Wednesday, January 20, 1999An opportunity to judge the judges
In the same week that many demanded psychological background tests for judges -- in light of a British Columbia Supreme Court decision legalizing possession of child pornography -- Canadians learned that Peter Cory, one of the nation's nine Supreme Court justices, may be about to resign.
Jean Chretien, the Prime Minister, recently pooh-poohed the idea of inviting public comment on candidates for judgeships during the judicial selection process. But surely, in a country increasingly ruled by unelected jurists -- many of whom exhibit a penchant for "reading in" laws that don't exist, quashing laws passed democratically on grounds of "public policy," or simply ignoring laws outright -- democracy compels some manner of judicial accountability.
To this end, Canada needs neither the highly politicized U.S.-style confirmation hearings, nor the constraint of Senate veto power over court appointees.
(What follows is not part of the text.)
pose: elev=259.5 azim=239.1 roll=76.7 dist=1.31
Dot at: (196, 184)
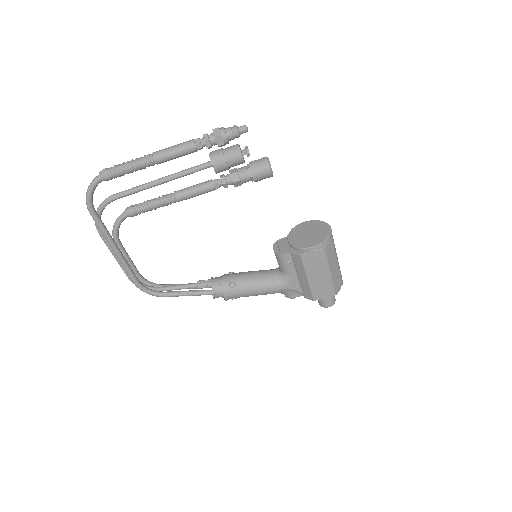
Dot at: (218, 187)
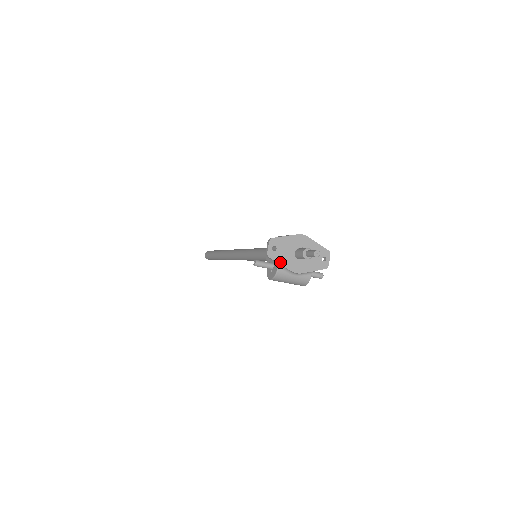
What is required is a public process whereby ordinary Canadians get to know the robed sages who decide, among other things, whether paedophiles may freely gaze at naked pictures of their children in the name of "free speech."
Yet most Canadians will have never heard of the two leading contenders to replace Justice Cory. Both are women, and they have been catapulted ahead of the male competition largely due to their surplus X chromosone. Canada's legal community considers two female Supreme Court justices -- the current allotment -- one too few. And whoever is selected must be from Ontario -- or so tradition counsels -- since the province would otherwise be underrepresented.
One of these two affirmative action candidates is Justice Rosalie Abella of the Ontario Court of Appeal. Justice Abella is a fierce proponent of employment equity -- a retrograde policy, opposed by a clear majority of Canadians, which grants job preferences to women and visible minorities. The other candidate is Madame Justice Louise Arbour, currently serving as chief war crimes prosecutor in the former Yugoslavia. Justice Arbour is the self-styled champion of the "new international order" -- which aims to strip nation-states of their sovereign rights and replace them with "customary international law" -- or rule by unelected international jurists.
Why should judicial appointees be required to publicly explain the rationale behind their more controversial opinions? Such a process would offer two major advantages. First, Canadians could publicly protest against judges who depart from their principles. Second, they could evaluate the wisdom of those ministers who select judges -- and subsequently register their approval or displeasure at the ballot box. Either way, democracy wins.